- TASK STATEMENT: Reproduce the full listing exactly.

*****

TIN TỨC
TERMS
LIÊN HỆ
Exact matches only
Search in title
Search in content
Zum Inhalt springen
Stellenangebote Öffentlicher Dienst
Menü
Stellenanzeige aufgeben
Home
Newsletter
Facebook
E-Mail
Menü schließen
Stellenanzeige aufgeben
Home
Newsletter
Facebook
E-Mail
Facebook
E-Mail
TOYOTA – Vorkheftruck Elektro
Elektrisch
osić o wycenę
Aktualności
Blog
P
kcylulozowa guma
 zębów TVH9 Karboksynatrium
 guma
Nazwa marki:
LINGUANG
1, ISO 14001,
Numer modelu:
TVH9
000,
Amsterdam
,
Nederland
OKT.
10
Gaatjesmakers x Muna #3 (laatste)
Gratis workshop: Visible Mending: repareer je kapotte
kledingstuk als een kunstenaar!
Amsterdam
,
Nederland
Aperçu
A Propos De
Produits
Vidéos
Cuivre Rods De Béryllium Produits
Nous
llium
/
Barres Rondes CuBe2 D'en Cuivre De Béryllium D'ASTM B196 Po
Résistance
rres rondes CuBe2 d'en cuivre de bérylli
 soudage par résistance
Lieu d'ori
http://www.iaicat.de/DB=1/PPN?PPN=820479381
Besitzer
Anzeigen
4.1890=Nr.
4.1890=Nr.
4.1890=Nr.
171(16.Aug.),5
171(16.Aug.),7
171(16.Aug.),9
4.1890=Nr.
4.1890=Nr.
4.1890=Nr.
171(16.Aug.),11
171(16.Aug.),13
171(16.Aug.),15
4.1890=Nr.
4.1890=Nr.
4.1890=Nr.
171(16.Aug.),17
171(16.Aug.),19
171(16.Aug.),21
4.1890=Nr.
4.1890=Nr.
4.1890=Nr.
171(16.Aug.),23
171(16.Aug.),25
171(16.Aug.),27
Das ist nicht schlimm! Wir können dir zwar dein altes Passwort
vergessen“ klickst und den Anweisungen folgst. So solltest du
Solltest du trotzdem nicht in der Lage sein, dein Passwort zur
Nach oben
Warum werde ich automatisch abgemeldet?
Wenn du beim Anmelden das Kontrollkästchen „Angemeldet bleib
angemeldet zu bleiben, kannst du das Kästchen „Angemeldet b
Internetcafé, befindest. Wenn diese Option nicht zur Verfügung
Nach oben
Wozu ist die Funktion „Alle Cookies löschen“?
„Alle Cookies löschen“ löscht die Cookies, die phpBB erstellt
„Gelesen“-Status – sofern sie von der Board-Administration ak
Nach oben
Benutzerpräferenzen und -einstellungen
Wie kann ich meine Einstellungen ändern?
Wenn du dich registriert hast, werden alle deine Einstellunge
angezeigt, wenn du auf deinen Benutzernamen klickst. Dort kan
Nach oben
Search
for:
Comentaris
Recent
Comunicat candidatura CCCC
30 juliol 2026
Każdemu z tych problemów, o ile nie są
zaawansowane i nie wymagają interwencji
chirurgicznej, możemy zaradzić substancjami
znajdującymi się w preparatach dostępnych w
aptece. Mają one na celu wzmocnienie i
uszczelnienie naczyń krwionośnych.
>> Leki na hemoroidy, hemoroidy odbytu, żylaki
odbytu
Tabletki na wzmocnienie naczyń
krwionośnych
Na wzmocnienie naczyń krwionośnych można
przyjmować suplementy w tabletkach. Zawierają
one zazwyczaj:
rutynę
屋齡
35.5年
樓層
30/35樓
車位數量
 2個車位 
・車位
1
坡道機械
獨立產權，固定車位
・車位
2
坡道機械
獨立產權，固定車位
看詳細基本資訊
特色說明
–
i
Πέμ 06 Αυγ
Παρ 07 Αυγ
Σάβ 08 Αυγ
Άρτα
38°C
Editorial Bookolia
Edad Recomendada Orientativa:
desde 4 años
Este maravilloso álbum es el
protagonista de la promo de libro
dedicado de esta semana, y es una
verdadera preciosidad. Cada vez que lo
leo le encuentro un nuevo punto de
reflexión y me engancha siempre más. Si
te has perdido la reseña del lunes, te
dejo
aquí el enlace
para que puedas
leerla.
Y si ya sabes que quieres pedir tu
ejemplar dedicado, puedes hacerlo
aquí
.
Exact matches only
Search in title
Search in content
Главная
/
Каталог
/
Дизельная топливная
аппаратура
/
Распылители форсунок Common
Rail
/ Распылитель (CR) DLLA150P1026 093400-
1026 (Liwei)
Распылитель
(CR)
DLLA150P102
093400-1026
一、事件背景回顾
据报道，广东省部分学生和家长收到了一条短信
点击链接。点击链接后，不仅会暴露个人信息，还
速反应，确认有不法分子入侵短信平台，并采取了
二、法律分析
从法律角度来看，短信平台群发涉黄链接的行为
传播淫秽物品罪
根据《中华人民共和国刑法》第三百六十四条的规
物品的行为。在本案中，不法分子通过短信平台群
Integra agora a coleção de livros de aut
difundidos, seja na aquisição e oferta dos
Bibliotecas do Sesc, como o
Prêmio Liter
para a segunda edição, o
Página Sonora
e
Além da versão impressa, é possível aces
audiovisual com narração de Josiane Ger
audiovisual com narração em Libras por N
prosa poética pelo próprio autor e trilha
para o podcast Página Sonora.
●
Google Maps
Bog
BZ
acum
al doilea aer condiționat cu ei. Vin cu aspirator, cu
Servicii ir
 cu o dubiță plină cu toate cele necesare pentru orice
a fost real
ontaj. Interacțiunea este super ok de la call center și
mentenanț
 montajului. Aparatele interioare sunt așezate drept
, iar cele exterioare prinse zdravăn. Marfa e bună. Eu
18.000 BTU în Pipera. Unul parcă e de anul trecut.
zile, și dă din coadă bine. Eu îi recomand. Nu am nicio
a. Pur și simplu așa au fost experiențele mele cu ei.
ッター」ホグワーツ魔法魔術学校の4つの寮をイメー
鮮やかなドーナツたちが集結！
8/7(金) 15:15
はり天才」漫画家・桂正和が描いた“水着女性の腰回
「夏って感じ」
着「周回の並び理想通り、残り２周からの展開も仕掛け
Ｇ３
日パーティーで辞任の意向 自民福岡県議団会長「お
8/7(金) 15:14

*****

- RESULT:
TIN TỨC
TERMS
LIÊN HỆ
Exact matches only
Search in title
Search in content
Zum Inhalt springen
Stellenangebote Öffentlicher Dienst
Menü
Stellenanzeige aufgeben
Home
Newsletter
Facebook
E-Mail
Menü schließen
Stellenanzeige aufgeben
Home
Newsletter
Facebook
E-Mail
Facebook
E-Mail
TOYOTA – Vorkheftruck Elektro
Elektrisch
osić o wycenę
Aktualności
Blog
P
kcylulozowa guma
 zębów TVH9 Karboksynatrium
 guma
Nazwa marki:
LINGUANG
1, ISO 14001,
Numer modelu:
TVH9
000,
Amsterdam
,
Nederland
OKT.
10
Gaatjesmakers x Muna #3 (laatste)
Gratis workshop: Visible Mending: repareer je kapotte
kledingstuk als een kunstenaar!
Amsterdam
,
Nederland
Aperçu
A Propos De
Produits
Vidéos
Cuivre Rods De Béryllium Produits
Nous
llium
/
Barres Rondes CuBe2 D'en Cuivre De Béryllium D'ASTM B196 Po
Résistance
rres rondes CuBe2 d'en cuivre de bérylli
 soudage par résistance
Lieu d'ori
http://www.iaicat.de/DB=1/PPN?PPN=820479381
Besitzer
Anzeigen
4.1890=Nr.
4.1890=Nr.
4.1890=Nr.
171(16.Aug.),5
171(16.Aug.),7
171(16.Aug.),9
4.1890=Nr.
4.1890=Nr.
4.1890=Nr.
171(16.Aug.),11
171(16.Aug.),13
171(16.Aug.),15
4.1890=Nr.
4.1890=Nr.
4.1890=Nr.
171(16.Aug.),17
171(16.Aug.),19
171(16.Aug.),21
4.1890=Nr.
4.1890=Nr.
4.1890=Nr.
171(16.Aug.),23
171(16.Aug.),25
171(16.Aug.),27
Das ist nicht schlimm! Wir können dir zwar dein altes Passwort
vergessen“ klickst und den Anweisungen folgst. So solltest du
Solltest du trotzdem nicht in der Lage sein, dein Passwort zur
Nach oben
Warum werde ich automatisch abgemeldet?
Wenn du beim Anmelden das Kontrollkästchen „Angemeldet bleib
angemeldet zu bleiben, kannst du das Kästchen „Angemeldet b
Internetcafé, befindest. Wenn diese Option nicht zur Verfügung
Nach oben
Wozu ist die Funktion „Alle Cookies löschen“?
„Alle Cookies löschen“ löscht die Cookies, die phpBB erstellt
„Gelesen“-Status – sofern sie von der Board-Administration ak
Nach oben
Benutzerpräferenzen und -einstellungen
Wie kann ich meine Einstellungen ändern?
Wenn du dich registriert hast, werden alle deine Einstellunge
angezeigt, wenn du auf deinen Benutzernamen klickst. Dort kan
Nach oben
Search
for:
Comentaris
Recent
Comunicat candidatura CCCC
30 juliol 2026
Każdemu z tych problemów, o ile nie są
zaawansowane i nie wymagają interwencji
chirurgicznej, możemy zaradzić substancjami
znajdującymi się w preparatach dostępnych w
aptece. Mają one na celu wzmocnienie i
uszczelnienie naczyń krwionośnych.
>> Leki na hemoroidy, hemoroidy odbytu, żylaki
odbytu
Tabletki na wzmocnienie naczyń
krwionośnych
Na wzmocnienie naczyń krwionośnych można
przyjmować suplementy w tabletkach. Zawierają
one zazwyczaj:
rutynę
屋齡
35.5年
樓層
30/35樓
車位數量
 2個車位 
・車位
1
坡道機械
獨立產權，固定車位
・車位
2
坡道機械
獨立產權，固定車位
看詳細基本資訊
特色說明
–
i
Πέμ 06 Αυγ
Παρ 07 Αυγ
Σάβ 08 Αυγ
Άρτα
38°C
Editorial Bookolia
Edad Recomendada Orientativa:
desde 4 años
Este maravilloso álbum es el
protagonista de la promo de libro
dedicado de esta semana, y es una
verdadera preciosidad. Cada vez que lo
leo le encuentro un nuevo punto de
reflexión y me engancha siempre más. Si
te has perdido la reseña del lunes, te
dejo
aquí el enlace
para que puedas
leerla.
Y si ya sabes que quieres pedir tu
ejemplar dedicado, puedes hacerlo
aquí
.
Exact matches only
Search in title
Search in content
Главная
/
Каталог
/
Дизельная топливная
аппаратура
/
Распылители форсунок Common
Rail
/ Распылитель (CR) DLLA150P1026 093400-
1026 (Liwei)
Распылитель
(CR)
DLLA150P102
093400-1026
一、事件背景回顾
据报道，广东省部分学生和家长收到了一条短信
点击链接。点击链接后，不仅会暴露个人信息，还
速反应，确认有不法分子入侵短信平台，并采取了
二、法律分析
从法律角度来看，短信平台群发涉黄链接的行为
传播淫秽物品罪
根据《中华人民共和国刑法》第三百六十四条的规
物品的行为。在本案中，不法分子通过短信平台群
Integra agora a coleção de livros de aut
difundidos, seja na aquisição e oferta dos
Bibliotecas do Sesc, como o
Prêmio Liter
para a segunda edição, o
Página Sonora
e
Além da versão impressa, é possível aces
audiovisual com narração de Josiane Ger
audiovisual com narração em Libras por N
prosa poética pelo próprio autor e trilha
para o podcast Página Sonora.
●
Google Maps
Bog
BZ
acum
al doilea aer condiționat cu ei. Vin cu aspirator, cu
Servicii ir
 cu o dubiță plină cu toate cele necesare pentru orice
a fost real
ontaj. Interacțiunea este super ok de la call center și
mentenanț
 montajului. Aparatele interioare sunt așezate drept
, iar cele exterioare prinse zdravăn. Marfa e bună. Eu
18.000 BTU în Pipera. Unul parcă e de anul trecut.
zile, și dă din coadă bine. Eu îi recomand. Nu am nicio
a. Pur și simplu așa au fost experiențele mele cu ei.
ッター」ホグワーツ魔法魔術学校の4つの寮をイメー
鮮やかなドーナツたちが集結！
8/7(金) 15:15
はり天才」漫画家・桂正和が描いた“水着女性の腰回
「夏って感じ」
着「周回の並び理想通り、残り２周からの展開も仕掛け
Ｇ３
日パーティーで辞任の意向 自民福岡県議団会長「お
8/7(金) 15:14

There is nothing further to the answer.